Есть что-то почти сверхъестественное во вспышках вдохновения, которые вылетают на изумленного читателя самых легкомысленных стихов Илера Беллока. Позвольте мне изменить знаменитую эпиграмму и назвать его легкие стихи цирком, освещенным молнией. Есть та монументальная бурлескная поэма, Ньюдигейтская поэма — «Призовая поэма, представленная мистером Лэмбкином из Берфорда экзаменаторам Оксфордского университета на предписанную ими в 1893 году поэтическую тему: «Преимущества электрического света». Это потрясающая шутка; с каждой строкой читатель вторит смеху автора. Но без малейшего предупреждения Илер Беллок переходит от веселого бурлеска к острой сатире; он весело шутил с пузырем на палке, он внезапно выхватывает сверкающую рапиру и вонзает ее в сердце заблуждения. Он заставляет мистера Лэмбкина сказать:

“Life is a veil, its paths are dark and rough

Only because we do not know enough:

When Science has discovered something more

We shall be happier than we were before.”

Здесь мы находим прямоту и сдержанность, которые присущи по-настоящему великой сатире. Это материалистическая теория, религия Науки, не высмеянная, не спародированная, а просто изложенная наго, без словесных рюшей и оборок, которыми наши смотрящие вперед лидеры популярной мысли привыкли прикрывать ее непристойную абсурдность. Почти эти самые слова были произнесены с дюжины «рационалистических» кафедр, которые я мог бы упомянуть, кафедр, занятых крепкими практическими джентльменами с очень большими глазами, большими любимцами женских клубов. Их любимая доктрина, их единственная и самая оскорбительная догма не атакована, не высмеяна; она просто изложена для них, со всей добротой и простотой. Они не могут ответить на нее, они не могут отрицать, что это беспощадно справедливое изложение «философии», которая является их товаром. Надеюсь, многие из них прочитают это.

III

Илер Беллок родился 27 июля 1870 года. Он получил образование в школе Оратория в Эджбастоне и в Баллиольском колледже в Оксфорде. После окончания школы он служил водителем в Восьмом полку французской артиллерии в Туле, Мерт и Мозель, будучи в то время французским гражданином.

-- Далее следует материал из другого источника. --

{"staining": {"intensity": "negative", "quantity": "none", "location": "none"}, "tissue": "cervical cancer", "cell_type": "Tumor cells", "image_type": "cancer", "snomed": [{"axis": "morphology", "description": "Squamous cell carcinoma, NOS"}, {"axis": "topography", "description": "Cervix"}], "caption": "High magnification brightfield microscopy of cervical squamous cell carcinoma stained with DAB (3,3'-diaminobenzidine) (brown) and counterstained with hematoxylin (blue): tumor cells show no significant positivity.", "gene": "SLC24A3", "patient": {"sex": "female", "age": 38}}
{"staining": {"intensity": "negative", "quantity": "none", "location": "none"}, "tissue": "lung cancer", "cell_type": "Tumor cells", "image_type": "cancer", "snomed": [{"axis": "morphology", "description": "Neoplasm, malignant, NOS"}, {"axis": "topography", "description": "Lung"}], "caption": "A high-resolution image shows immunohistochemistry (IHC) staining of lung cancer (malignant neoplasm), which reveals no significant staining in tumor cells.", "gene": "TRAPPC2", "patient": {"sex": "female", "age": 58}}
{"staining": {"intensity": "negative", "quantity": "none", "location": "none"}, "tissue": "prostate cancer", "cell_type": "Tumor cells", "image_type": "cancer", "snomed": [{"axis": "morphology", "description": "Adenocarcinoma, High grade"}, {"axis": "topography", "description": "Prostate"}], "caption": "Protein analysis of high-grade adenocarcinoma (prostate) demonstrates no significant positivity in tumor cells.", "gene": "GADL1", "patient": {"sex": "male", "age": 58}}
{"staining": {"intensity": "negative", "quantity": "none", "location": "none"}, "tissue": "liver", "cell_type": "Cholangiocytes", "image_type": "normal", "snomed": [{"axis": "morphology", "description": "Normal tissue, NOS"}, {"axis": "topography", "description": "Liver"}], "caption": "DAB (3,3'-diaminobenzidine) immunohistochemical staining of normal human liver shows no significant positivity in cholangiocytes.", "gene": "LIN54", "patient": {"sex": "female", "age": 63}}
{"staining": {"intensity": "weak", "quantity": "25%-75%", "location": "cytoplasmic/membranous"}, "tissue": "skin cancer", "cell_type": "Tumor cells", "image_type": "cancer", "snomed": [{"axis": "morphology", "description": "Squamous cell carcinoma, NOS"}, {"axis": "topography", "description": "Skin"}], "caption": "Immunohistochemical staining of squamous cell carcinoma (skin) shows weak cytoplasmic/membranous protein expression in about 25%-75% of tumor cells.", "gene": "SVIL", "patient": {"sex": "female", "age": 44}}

Позже он был натурализован как британский подданный и вошел в Палату общин в 1906 году как либеральный член от Южного Солфорда. Британские политики не скоро забудут предложение, которое Илер Беллок внес однажды ранней весной 1908 года, предложение о том, чтобы партийные фонды, до сих пор тайно управляемые, публично проверялись. Его энергичная и настойчивая кампания против партийной системы поставила его вместе с Сесилом Честертоном в самые первые ряды тех, к кому демократы Великобритании должны обращаться за руководством и вдохновением. Он всегда был увлеченным исследователем военных дел; он предсказал задолго до события нынешний международный конфликт, описывая с поразительной точностью детали немецкого вторжения в Бельгию и сопротивление Льежа. Сейчас он занимает уникальное положение среди журналистов, комментирующих войну, значительно увеличив тираж «Лэнд энд Уотер», периодического издания, для которого он регулярно пишет, и читая лекции огромной аудитории раз в неделю о событиях войны в одном из самых больших концертных залов Лондона — Куинс-холле, где те же огромные толпы, что слушают лекции о войне, раньше собирались, чтобы услышать произведения ведущих немецких композиторов.

IV

Илер Беллок, как я уже сказал, француз, англичанин, оксфордец, сельский джентльмен, солдат, демократ и практический журналист. Во всех этих характерах он высказывает свою поэзию. Как француз, он оживлен, галантен и быстр. У него благородная английская откровенность и та широкая неотразимая английская веселость, которая гораздо более всеобъемлюща, чем это узкое владение — чувство юмора. Демократ, каким он является, в нем есть что-то от атмосферы сельского сквайра нескольких поколений назад; это в его сердечности, его веселом достоинстве, его глубокой любви к земле. Автор «Южной страны» и «Вежливости» сделал Сассекс своим неотъемлемым владением; он владеет Сассексом, как Диккенс владеет Лондоном, а Блэкмор владеет Девонширом. И он полностью солдат, счастливый воин, такой же храбрый и ловкий, никто не может сомневаться, с мечом из стали, как и с мечом из слов.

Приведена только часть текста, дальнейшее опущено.